Return exactly, please, the lines from the one containing "exposure_s: 1/500" to the last line of the entries below, and nothing else, leaving pictures out.

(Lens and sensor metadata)
▽

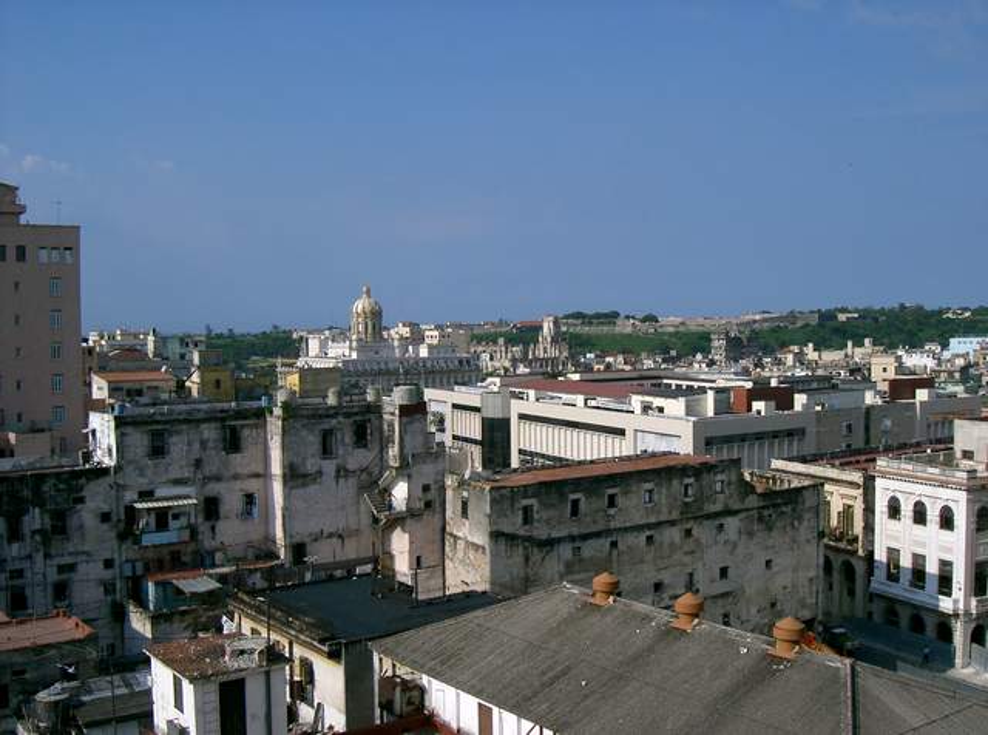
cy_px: 368
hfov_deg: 48.0
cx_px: 494
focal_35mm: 39
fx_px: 1110
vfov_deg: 36.6
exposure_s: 1/1250
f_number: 4.8
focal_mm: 8
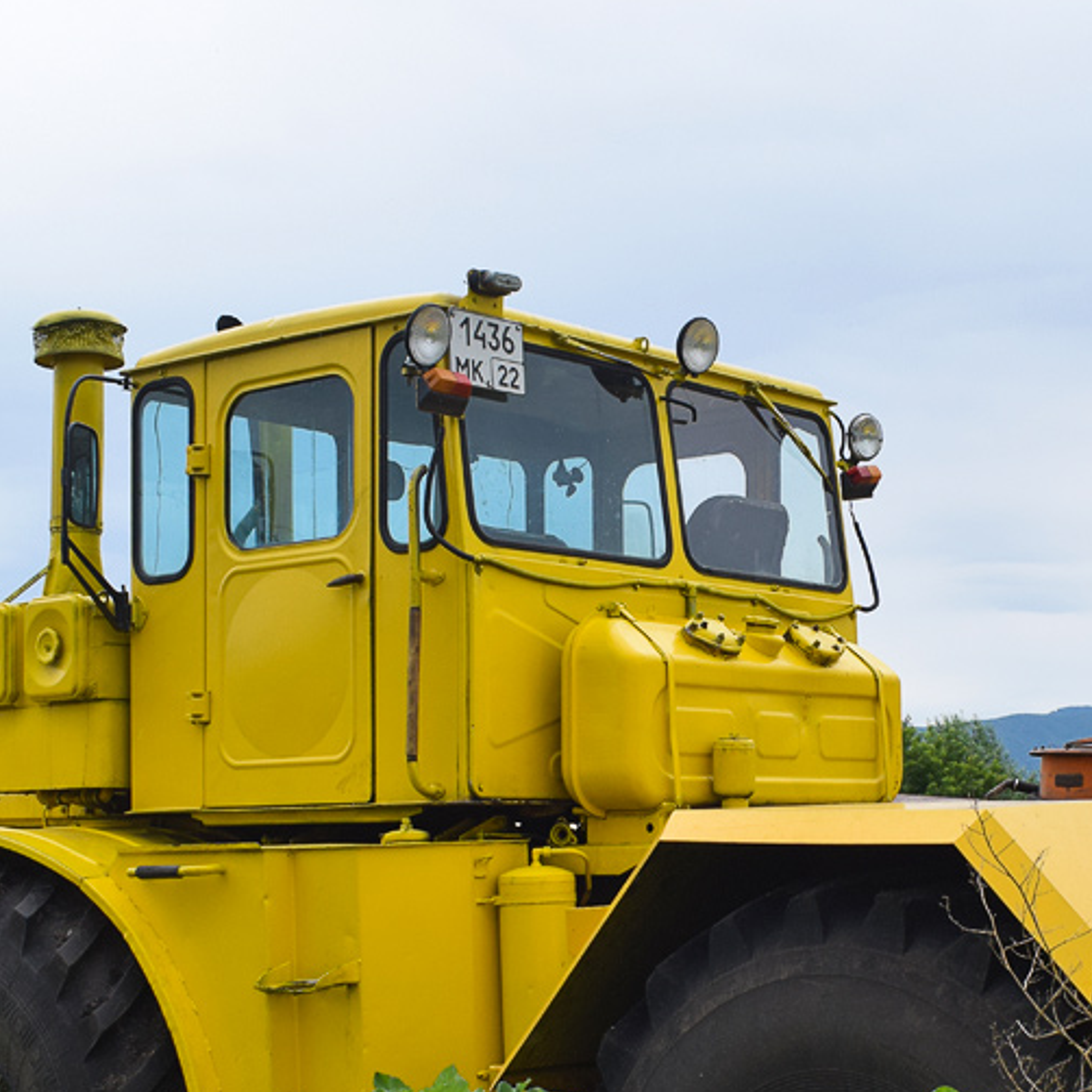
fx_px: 2285
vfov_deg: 26.6
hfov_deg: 26.7
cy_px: 790
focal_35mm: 64
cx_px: 764
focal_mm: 21
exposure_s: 1/500
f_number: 5.6
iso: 400
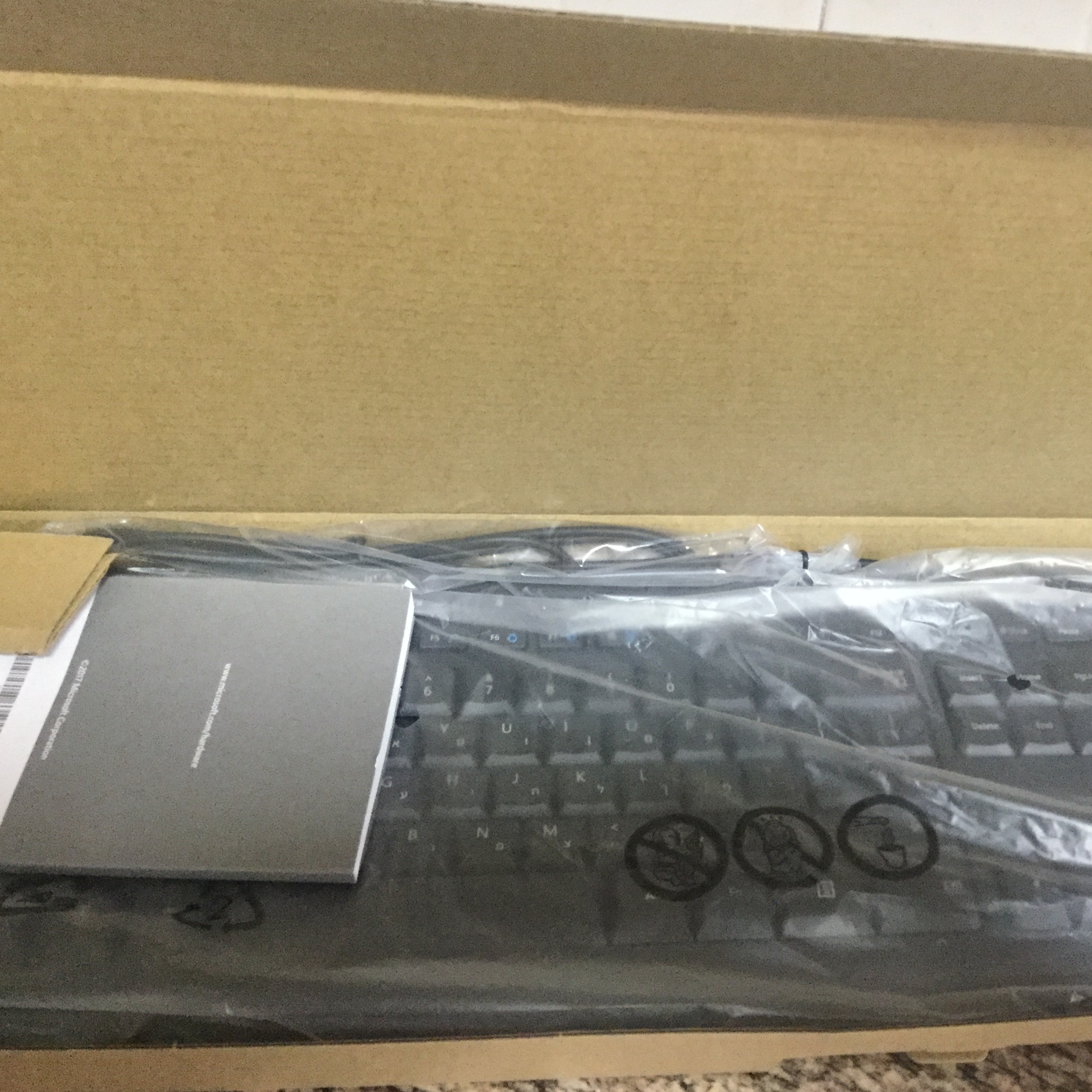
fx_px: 1321
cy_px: 545
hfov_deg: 44.6
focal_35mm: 37
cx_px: 683
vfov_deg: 44.9
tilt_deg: -47.3
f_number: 2.4
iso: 250
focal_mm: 3.3
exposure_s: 1/17
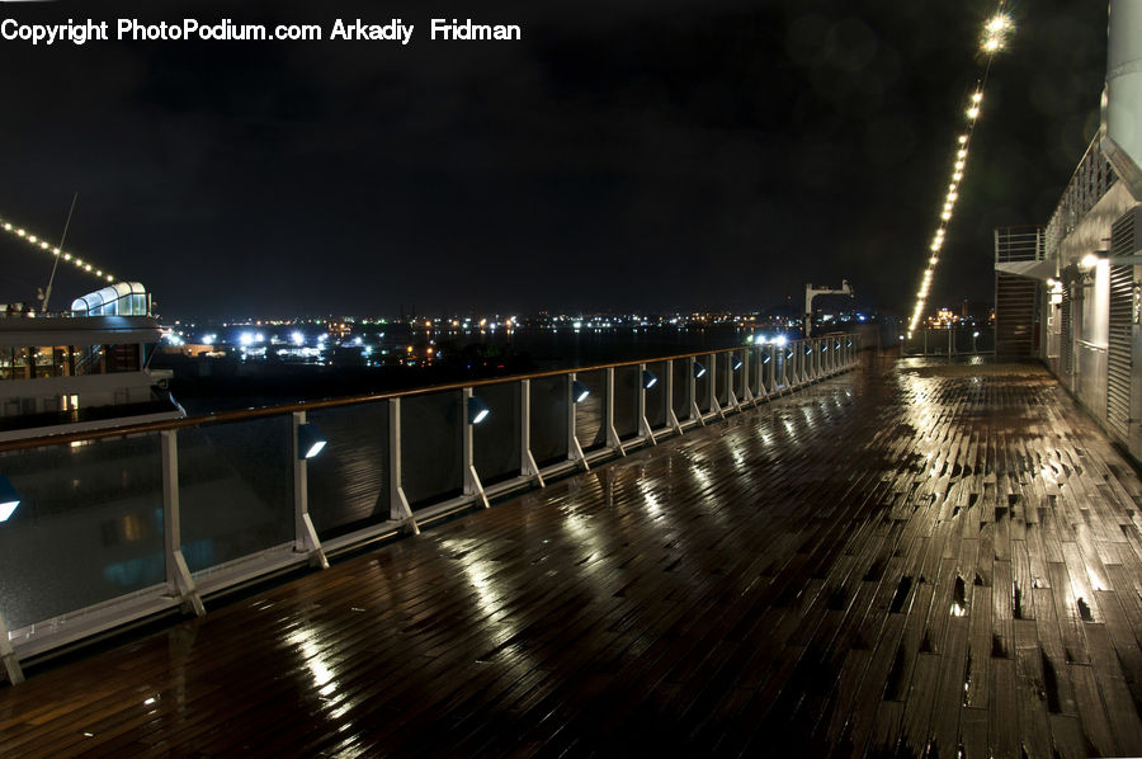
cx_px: 571
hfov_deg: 62.0
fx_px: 951
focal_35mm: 30
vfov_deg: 43.5
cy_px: 380
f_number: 10
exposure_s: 5
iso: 200
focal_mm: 20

△

> **Response below**
exposure_s: 1/500
f_number: 5.6
iso: 400
fx_px: 1321
cy_px: 545
hfov_deg: 44.6
focal_35mm: 37
cx_px: 683
vfov_deg: 44.9
tilt_deg: -47.3
f_number: 2.4
iso: 250
focal_mm: 3.3
exposure_s: 1/17
cx_px: 571
hfov_deg: 62.0
fx_px: 951
focal_35mm: 30
vfov_deg: 43.5
cy_px: 380
f_number: 10
exposure_s: 5
iso: 200
focal_mm: 20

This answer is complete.